→ Brano fornito
※ ※ ※

G: La sezione eventi era nella mia testa e nel mio cuore, perché organizzarli è stato uno dei primi lavori che ho fatto con mio padre, ed era divertentissimo. Anche se ancora non esisteva formalmente una sezione dedicata, alla fine per i clienti, tra lavori di brand identity e comunicazione, c’erano anche gli eventi.
Per noi era un banco di prova in cui tutte le dimensioni dell’Agenzia trovavano spazio per esprimere il proprio meglio: creatività in tutte le dimensioni (grafica, organizzativa, esperienziale, produttiva,…), capacità di produzione, innovazioni tecnologiche, capacità di stare in relazione con l’imprenditore, il manager, il venditore e l’addetto delle pulizie dell’hotel, lucidità e divertimento. Questa in realtà è ancora una cosa molto vera, che vale ancora oggi. Sono cambiati gli strumenti e il mix, ma alla fine la nostra ecletticità e spirito di adattamento rimangono elementi fondamentali.

※ ※ ※

→ Dati grezzi
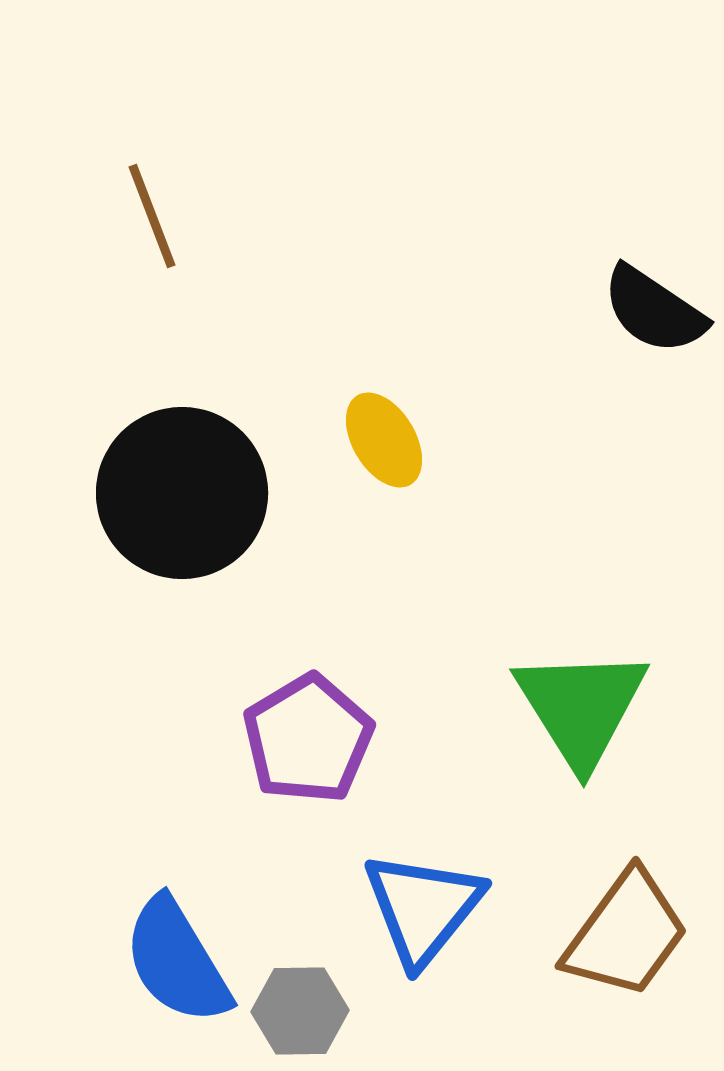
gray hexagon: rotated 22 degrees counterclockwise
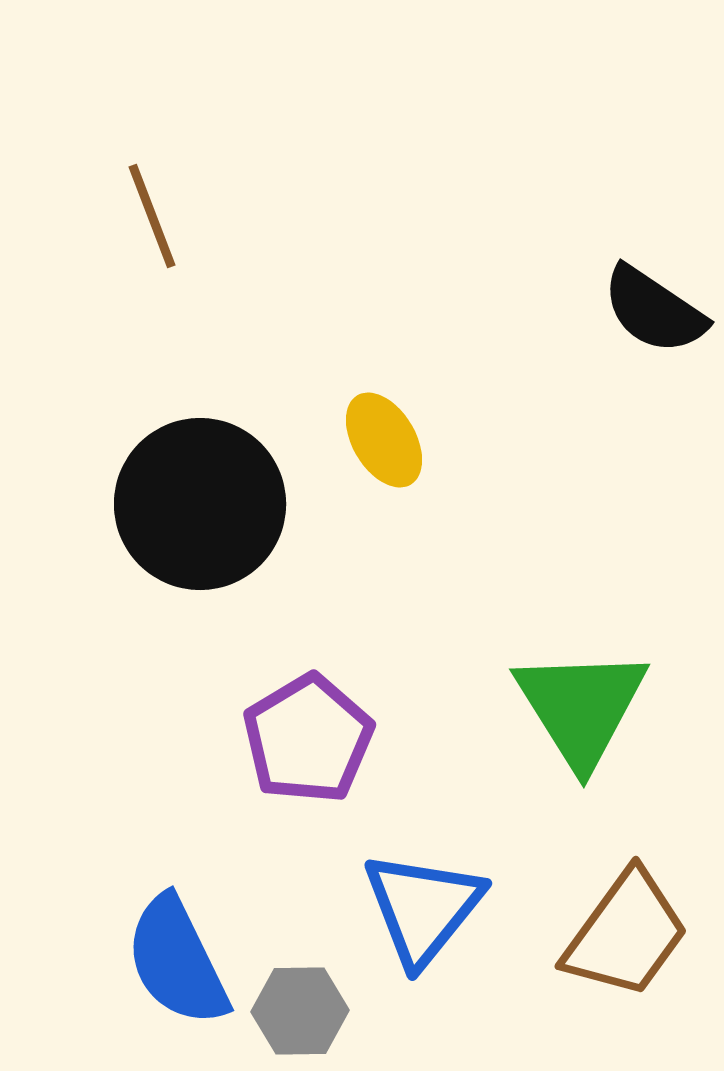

※ ※ ※

→ Esercizio scritto 1
Aggiorna il brano sulla sezione eventi: riscrivi tutto il tratto che va da "G: La sezione" giù fino a "anche gli eventi.", mettendo "appassionante" al posto di "divertentissimo".
→ Esercizio scritto 2
Per favore, prosegui il brano sulla sezione eventi partendo dopo la sua ultima frase.

→ Risposta 1
G: La sezione eventi era nella mia testa e nel mio cuore, perché organizzarli è stato uno dei primi lavori che ho fatto con mio padre, ed era appassionante. Anche se ancora non esisteva formalmente una sezione dedicata, alla fine per i clienti, tra lavori di brand identity e comunicazione, c’erano anche gli eventi.

→ Risposta 2
Poi c’era tutta la linea delle promozioni e degli eventi dedicati, che si svolgeva in due modi: da una parte c’erano le operazioni a concorsi a premio, incentrate sulla forza vendita, mentre dall’altra c’erano le operazioni dedicate direttamente al consumo, con hostess, testimonial, etc…
Poi abbiamo anche iniziato a sviluppare con un partner esterno l’idea di una società dedicata all’organizzazione delle promozioni. Insomma, tra una cosa e l’altra, alla fine ci siamo trovati ad avere quattro società, tutte piccolissime – da tre, quattro persone al massimo – tranne DUAL, che invece era già da 14 o 15 persone.
I: E poi cosa è successo?
G: Nel 2004 mi sono reso conto che era tutto troppo caotico; società di società, scatole su scatole, un progetto imprenditoriale dentro un altro. A livello mentale era insostenibile. Così abbiamo portato in DUAL tutte le competenze e le attività che volevamo seguire e abbiamo ceduto o chiuso le società che non interessavano più.
I: Ripensando a questi 25 anni, quali sono stati i cambiamenti davvero significativi, sia in DUAL che in te stesso. Cambiamenti che magari sono avvenuti in DUAL e che hanno portato a un cambiamento tuo personale, o viceversa.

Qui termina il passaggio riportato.